# Math Help - A simple differentiation

1. ## A simple differentiation

Okay, this is part of a bigger question, but you don't need to know that. I just can't quite seem to get this right. I've got this function $l$...

$l=3n\ln{(\bar{x}_{g})}-n\ln{6}-4n\ln{\theta}-\frac{n\bar{x}}{\theta}$

...and I want to differentiate with respect to $\theta$. So collecting the terms that don't depend on $\theta$ together as one general constant I get...

$l=K-4n\ln{\theta}-\frac{n\bar{x}}{\theta}$

Looks simple, and I got an answer, but, ideally, when I find the second derivative I need it to be quite obviously negative (so that the answer I get when solving the first derivative equal to 0 is a maximum of the function), which it isn't, which is making me think that I've done something wrong. Might be worth me pointing out that $n$ and $\bar{x}$ are also constants, so they don't affect the differentiating; just make it look rank.

Any ideas?

2. Originally Posted by chella182
Okay, this is part of a bigger question, but you don't need to know that. I just can't quite seem to get this right. I've got this function $l$...

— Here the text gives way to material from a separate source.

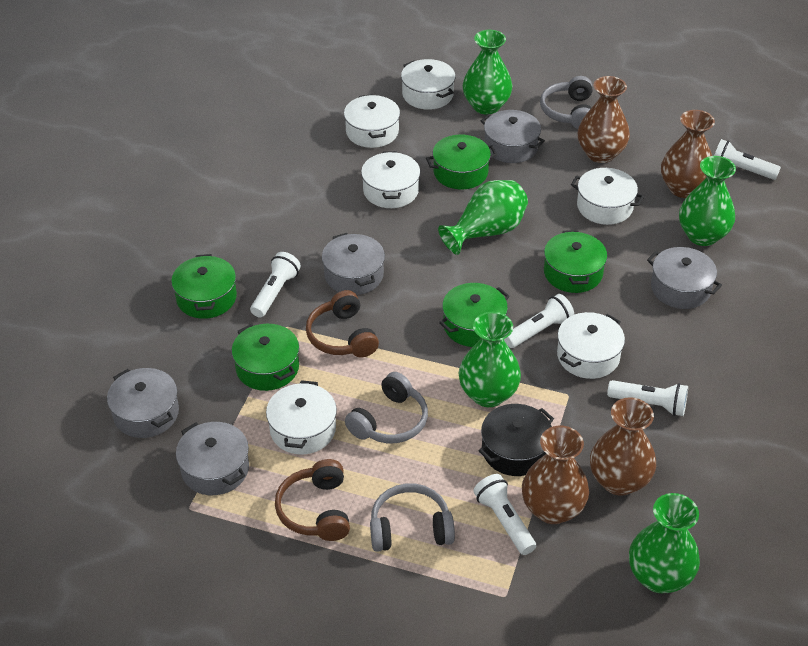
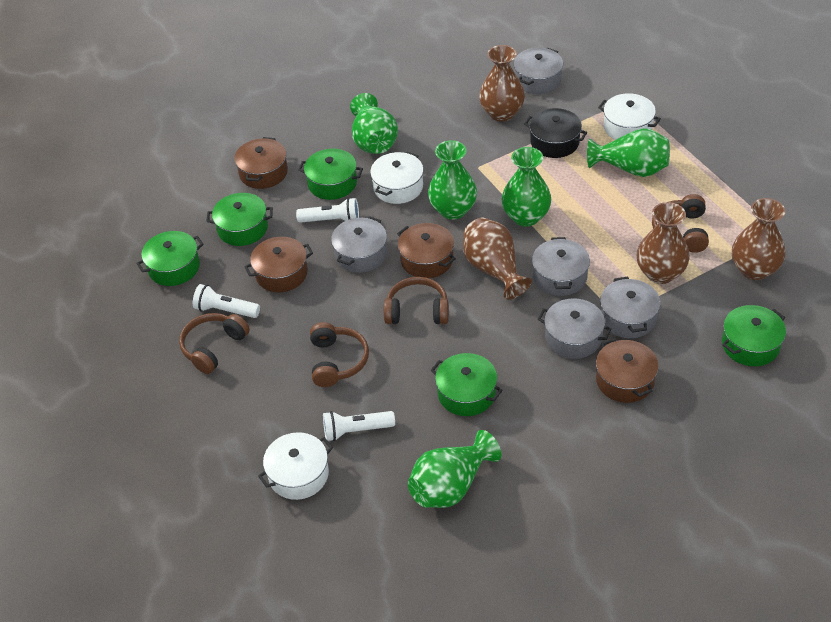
brown headphones: 2 -> 4
brown pot: 0 -> 4
grey headphones: 3 -> 0
white flashlight: 5 -> 3
white pot: 6 -> 3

$l=3n\ln{(\bar{x}_{g})}-n\ln{6}-4n\ln{\theta}-\frac{n\bar{x}}{\theta}$

...and I want to differentiate with respect to $\theta$. So collecting the terms that don't depend on $\theta$ together as one general constant I get...

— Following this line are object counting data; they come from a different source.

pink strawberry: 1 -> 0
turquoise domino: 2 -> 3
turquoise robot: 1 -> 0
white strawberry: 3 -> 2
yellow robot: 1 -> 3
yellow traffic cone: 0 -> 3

$l=K-4n\ln{\theta}-\frac{n\bar{x}}{\theta}$

Looks simple, and I got an answer, but, ideally, when I find the second derivative I need it to be quite obviously negative (so that the answer I get when solving the first derivative equal to 0 is a maximum of the function), which it isn't, which is making me think that I've done something wrong. Might be worth me pointing out that $n$ and $\bar{x}$ are also constants, so they don't affect the differentiating; just make it look rank.

Any ideas?
what did you get for the second derivative?

3. Hello, chella182!

$L \:=\:3n\ln{(\bar{x}_{g})}-n\ln{6}-4n\ln{\theta}-\frac{n\bar{x}}{\theta}$

Then: . $L' \;=\;-\frac{4n}{\theta} + \frac{n\bar{x}}{\theta^2} \:=\:0 \quad\Rightarrow\quad -4n\theta + n\bar{x} \:=\:0\quad\Rightarrow\quad\boxed{ \theta \:=\:\frac{\bar{x}}{4}} \quad\hdots\:\text{critical value}$

We have: . $L' \:=\:-4n\theta^{-1} + n\bar{x}\,\theta^{-2}$

. . $L'' \;=\;4n\theta^{-2} - 2n\bar{x}\,\theta^{-3} \;=\;\frac{2n}{\theta^3}\left(2\theta - \bar{x}\right)$

$\text{If }\,\theta = \frac{\bar{x}}{4}\!:\;\;L'' \;=\;\frac{2n}{\left(\frac{\bar{x}}{4}\right)^3}\l eft[2\left(\frac{\bar{x}}{4}\right) - x\right] \;=\;\frac{2n\cdot64}{\bar{x}^3}\left[\frac{\bar{x}}{2} - \bar{x}\right] \;=\;\frac{128n}{\bar{x}^3}\left(-\frac{1}{2}\bar{x}\right)$

. . . . . $\boxed{L'' \;=\;-\frac{64n}{\bar{x}^2} }\quad\hdots\:\text{The concavity is downward.}$

The critical value is a maximum.